The situation with several co-existing morphotypes on an island is paralleled by Candiacervus (Pleistocene, Crete, Greece). Opinions about its taxonomy differ, and at present two models prevail: one genus for eight morphotypes, or alternatively, two genera for five species. The second model is based upon limb proportions only, but these are invalid taxonomic features for island endemics, as they change under influence of environmental factors that differ from the mainland. Also in Hoplitomeryx the morphotypes differ in limb proportions, but here different ancestors are unlikely, because in that case they all ancestors must have shared the typical hoplitomerycid features. In Candiacervus as well as in Hoplitomeryx, the largest species is as tall as an elk, but gracile and slender.
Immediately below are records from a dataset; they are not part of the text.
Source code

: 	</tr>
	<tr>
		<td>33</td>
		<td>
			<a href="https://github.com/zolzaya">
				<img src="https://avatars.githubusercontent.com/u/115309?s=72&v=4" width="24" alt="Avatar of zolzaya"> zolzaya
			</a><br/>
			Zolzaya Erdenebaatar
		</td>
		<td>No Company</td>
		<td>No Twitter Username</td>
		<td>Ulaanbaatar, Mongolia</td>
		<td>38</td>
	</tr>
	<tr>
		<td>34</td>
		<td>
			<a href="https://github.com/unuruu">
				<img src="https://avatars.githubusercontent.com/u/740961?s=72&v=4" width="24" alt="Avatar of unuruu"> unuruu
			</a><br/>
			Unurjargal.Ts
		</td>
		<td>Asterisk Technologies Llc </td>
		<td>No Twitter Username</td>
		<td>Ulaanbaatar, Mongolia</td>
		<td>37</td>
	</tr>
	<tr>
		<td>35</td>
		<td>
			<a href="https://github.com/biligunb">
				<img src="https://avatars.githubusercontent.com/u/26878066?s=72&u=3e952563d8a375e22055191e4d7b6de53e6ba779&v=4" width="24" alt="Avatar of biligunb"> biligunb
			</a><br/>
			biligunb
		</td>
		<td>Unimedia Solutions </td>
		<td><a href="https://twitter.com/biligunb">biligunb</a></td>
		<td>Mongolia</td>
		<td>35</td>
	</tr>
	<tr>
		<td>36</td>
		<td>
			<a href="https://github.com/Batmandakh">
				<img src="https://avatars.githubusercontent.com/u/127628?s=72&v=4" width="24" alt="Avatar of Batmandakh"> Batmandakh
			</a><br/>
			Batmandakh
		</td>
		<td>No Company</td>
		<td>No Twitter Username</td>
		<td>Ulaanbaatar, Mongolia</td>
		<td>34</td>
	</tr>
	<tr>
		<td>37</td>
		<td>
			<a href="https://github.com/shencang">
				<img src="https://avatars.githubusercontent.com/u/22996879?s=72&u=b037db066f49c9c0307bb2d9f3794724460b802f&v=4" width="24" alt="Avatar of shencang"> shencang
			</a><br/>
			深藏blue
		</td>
The large variation is instead explained as an example of adaptive radiation, starting when the Oligocene ancestor colonized the island. The range of empty niches promoted its radiation into several trophic types, yielding a differentiation in Hoplitomeryx. The shared lack of large mammalian predators and the limited amount of food in all niches promoted the development of derived features in all size groups (apomorphies).

== Taxonomy ==
The affinities of Hoplitomeryx have long been contentious, due to its unique morphology not closely resembling any living ruminant group. Following their discovery in the 1980s, the Hoplitomerycids were considered to be relatives of Cervidae (deer), possibly as descendants of the early Miocene genus Amphiomoschus or of the late Miocene Micromeryx, and potentially forming a sister taxon to cervids as a whole However, analysis of the horn cores show that they more closely resemble those of bovids (bovines, antelopes), an affinity also supported by their inner ear anatomy, which resembles those of bovids, and by similarities of brain morphology between Hoplitomeryx and bovids.